The CEB is apparently incapable of generating the funds needed to maintain a robust network. The government is apparently unable to give the CEB the needed funds at the right time. Critical procurements drag on for 14 years, but no one is there to take responsibility. Given the slow progress being made on the SCC even after the award of the contract, getting the job done well and on time does not appear to be included in any CEB executive’s key performance indicators.
The problem is structural. The solution has to be structural too. There is no point in proposing behavioural solutions.
The largest enterprise in all of Sri Lanka (other than the armed forces) should not be going hat in hand to international development agencies for core investments needed to maintain a critical national infrastructure. As a commercial enterprise with massive and assured cash flows, it should be able to raise its own funds.
The structural separation that was decided on by the 1999-2001 Electricity Steering Committee that included all stakeholders should be implemented forthwith. That way, the Transmission Licensee (TransCo) will be able to charge the appropriate rates for the services it provides. It could make the case to the PUCSL that the appropriate rate must include the cost of capital that it needs to raise to build and maintain a robust grid.

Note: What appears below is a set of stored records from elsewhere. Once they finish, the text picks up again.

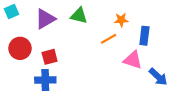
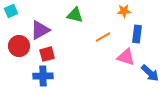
purple triangle: (45, 19) -> (40, 30), moved
orange star: (121, 20) -> (124, 11), moved

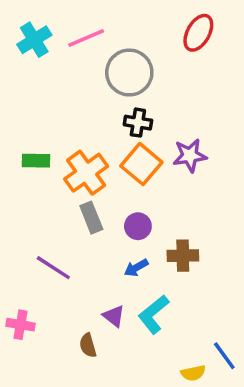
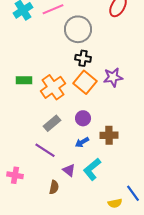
gray rectangle: (91, 218) -> (52, 123), moved, turned 72
purple line: (53, 268) -> (45, 150), moved
brown semicircle: (88, 345) -> (54, 187), turned -152

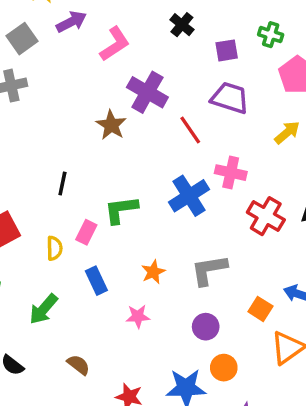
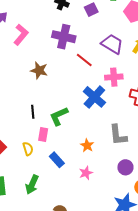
pink L-shape: (115, 44) -> (21, 35), moved
purple cross: (147, 92) -> (64, 37), moved
purple trapezoid: (230, 98) -> (112, 44), moved, turned 30
black line: (62, 184) -> (33, 112), moved
gray L-shape: (209, 270) -> (118, 135), turned -70

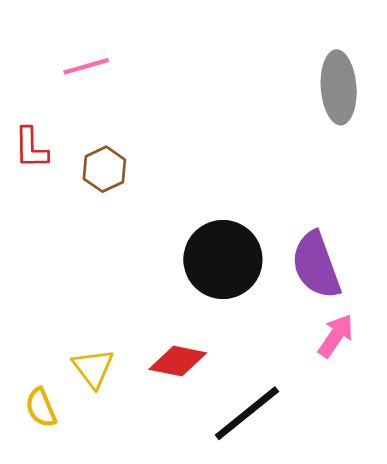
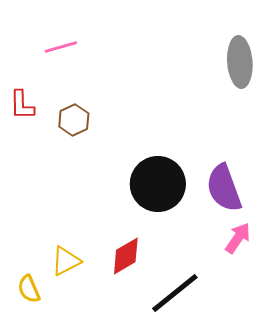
red diamond: (178, 361) -> (126, 256), turned -42
yellow triangle: (93, 368) -> (66, 261), turned 40

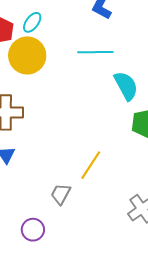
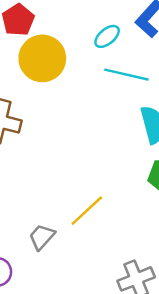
cyan ellipse: (32, 22) -> (107, 36), moved

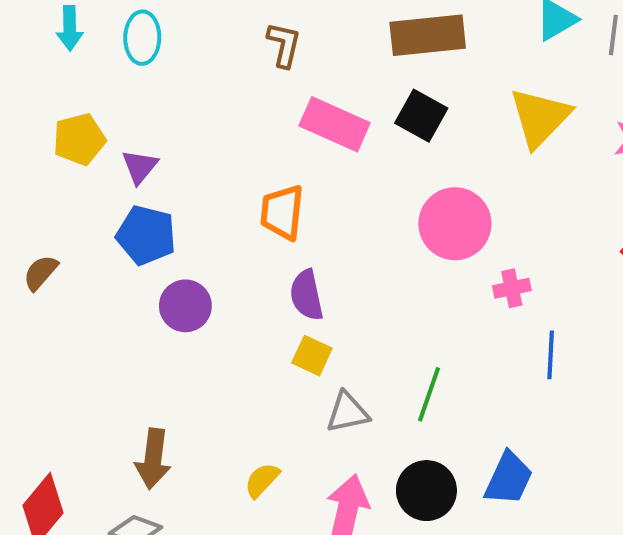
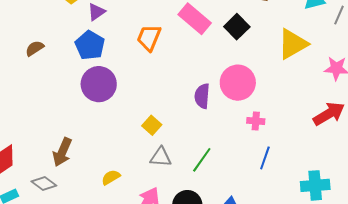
orange trapezoid: (282, 212) -> (149, 38), moved
purple semicircle: (307, 295) -> (202, 96), moved
purple circle: (185, 306) -> (99, 84), size x1.4

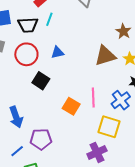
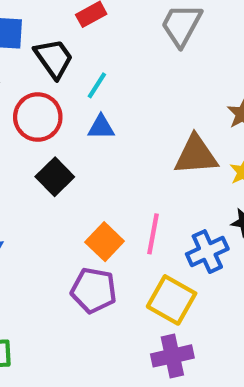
cyan line: (49, 19) -> (97, 85), moved
black trapezoid: (28, 25) -> (54, 58), turned -135
purple pentagon: (41, 139) -> (94, 290), moved
purple cross: (97, 152) -> (172, 356), moved

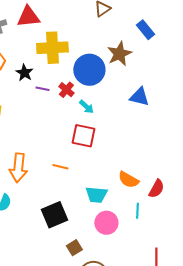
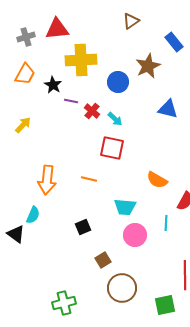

If the Government wishes to support this goal, it can provide funds directly from the consolidated fund or channel concessionary loans to the TransCo. But if these good things do not happen, the Transco will have the freedom to go out and raise its own capital, even at a higher cost. And if it is not allowed to do so, it will have a solid answer the next time the PUCSL asks it to show cause why it failed to maintain supply as required under the conditions of its license.
This is not about privatisation. There is no good reason to privatise a critical infrastructure such as the national grid that has enormous market power in the current single-buyer model. It is about creating a focused and accountable organisation that will not take 14 years from problem identification to award of contract. It is only in such an organisation that executives who are committed to good service can flourish.